Over time I began to turn the whole thing into a tidbit blog consisting of things that struck me on a given day or ideas that turned my fancy, never giving purpose or a goal to the whole masquerade. I would take small political jabs, safe for me and relatively ambiguous and then some generic completely dissonant chatter. None of which was in the very least satisfying creatively.
It all comes back to what I wanted from the blog. A small part of me thought it might be a venue to write and express myself all while using the whole thing like a homework assignment for me, bettering my writing and working on my own style and voice. To that end I think the blog has been a great success.
I enjoy writing and not just the meaningless banter of a blog but stories. I really like to tell a story and weave the plot and characters. I have done a few short sorties into the world of storytelling on my blog and a many more than that off of the blog-o-sphere.
It turns out I want to be a storyteller, a novelist. That is the goal that if I had come to years ago it would be hard to fathom what exactly this life would look like. But Ted Was Here might be a great deal different, if in fact it would be at all.
The name was something weird that came from my head. I thought it would be funny to have a name like what one might find in the stall of a road side gas station’s bathroom. I have come to believe it isn’t a title but a hope. That people will know that I was here. That my life might have some purpose or story that in and of itself was worth remembering; that I might have a legacy.
It is with that in mind that I am going to attempt a switch in direction and purpose for my blog. I am going to work on my stories, a few of the short ones at first, and have them posted up here. I am also going to be trying to get them published in Literary Journals. I have decided to make the fledgling attempts to move myself into the world of the author.
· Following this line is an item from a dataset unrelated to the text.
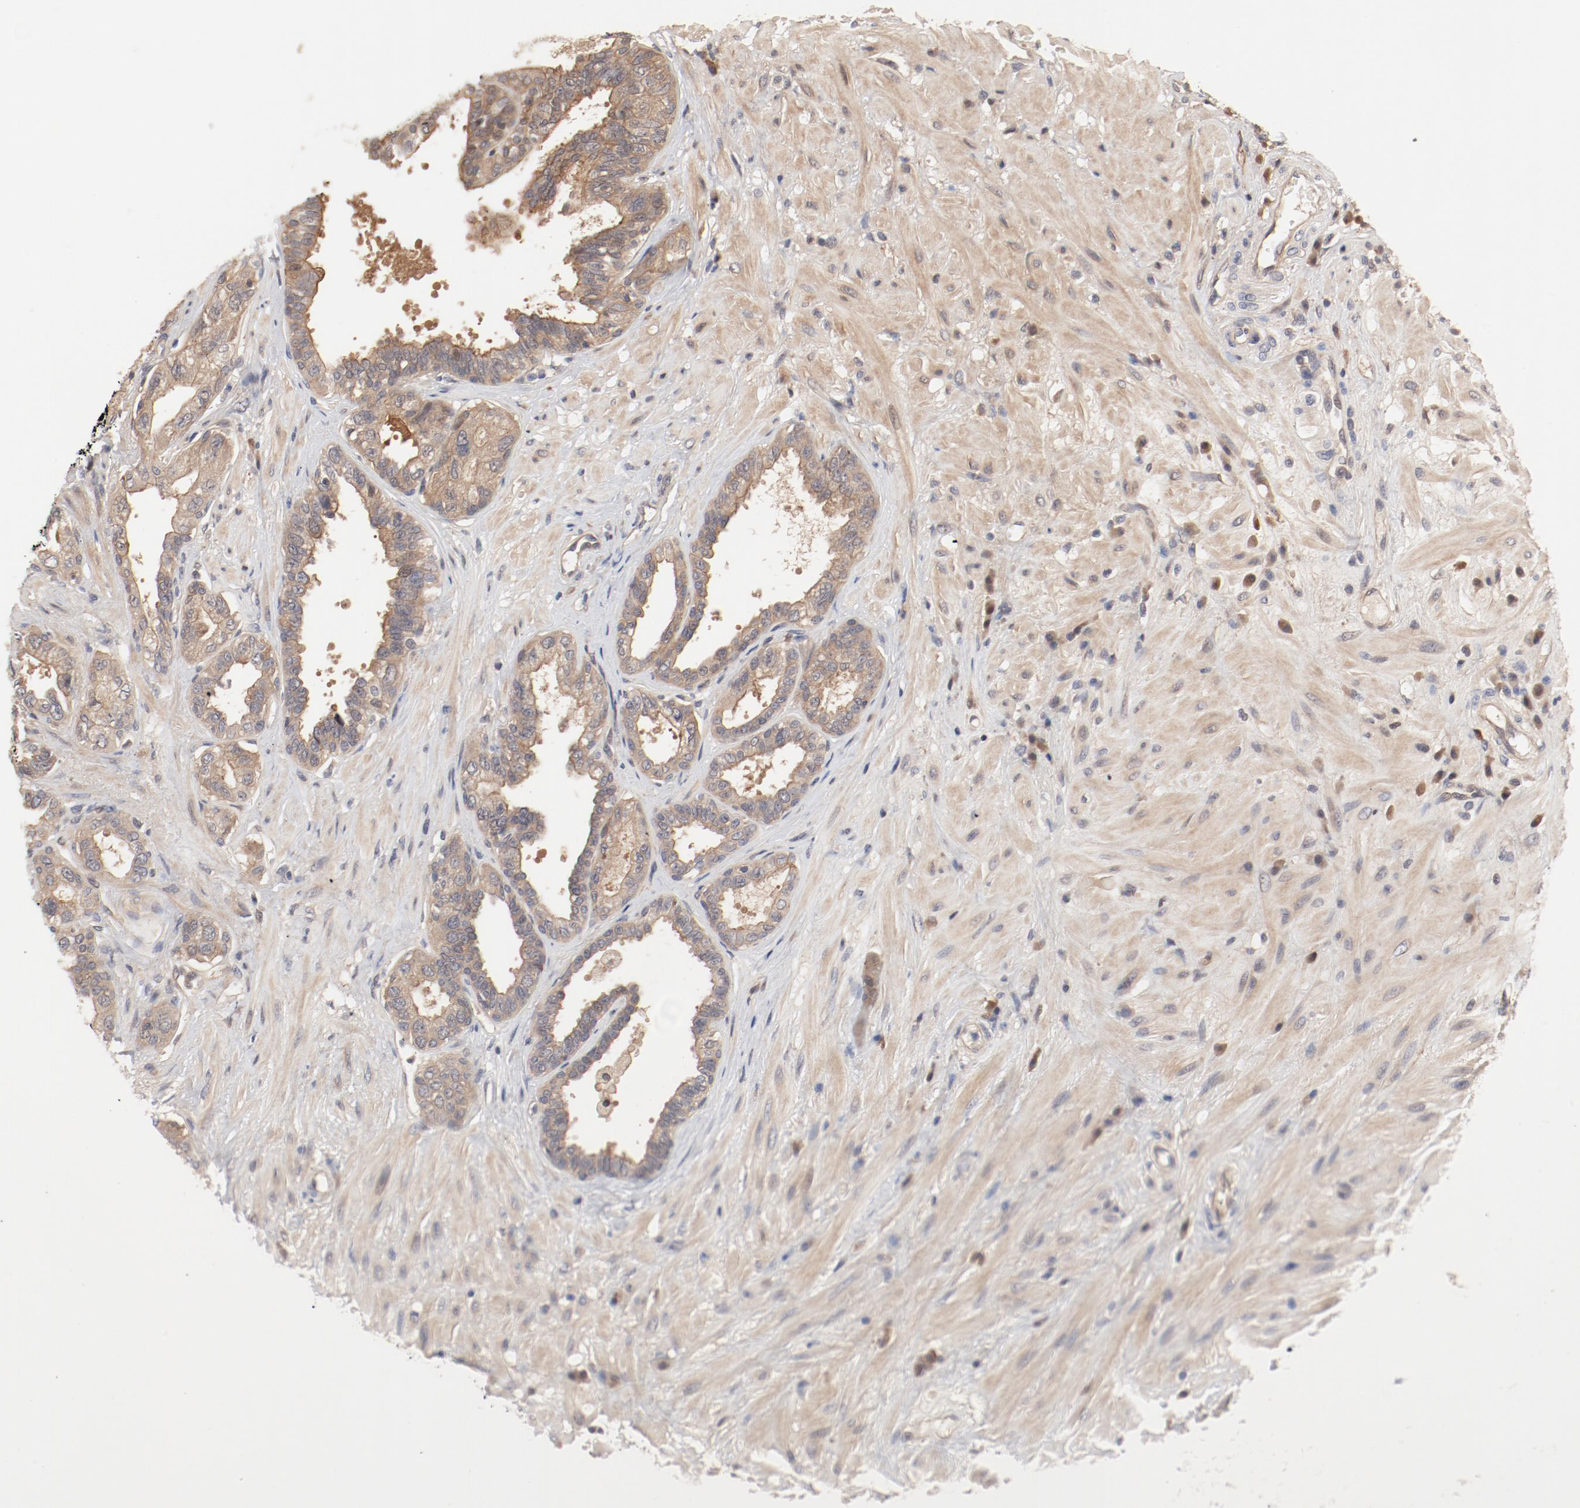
{"staining": {"intensity": "weak", "quantity": ">75%", "location": "cytoplasmic/membranous"}, "tissue": "seminal vesicle", "cell_type": "Glandular cells", "image_type": "normal", "snomed": [{"axis": "morphology", "description": "Normal tissue, NOS"}, {"axis": "topography", "description": "Seminal veicle"}], "caption": "Protein staining of benign seminal vesicle displays weak cytoplasmic/membranous positivity in about >75% of glandular cells.", "gene": "PITPNM2", "patient": {"sex": "male", "age": 61}}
The posts will be less frequent but I hope longer and of more enjoyable substance.
As always thanks for reading, thanks for allowing me to work on myself and in the end find what it was that I was looking for.
Me.
Just a suggestion, but don't only post finished stories; post any type of creative writing, whether just a short, short story or a couple paragraphs.
Like this, if I may: http://www.qwertyuppy.com/category/stories/
I remember the Lothar stuff. like it. Made me smile.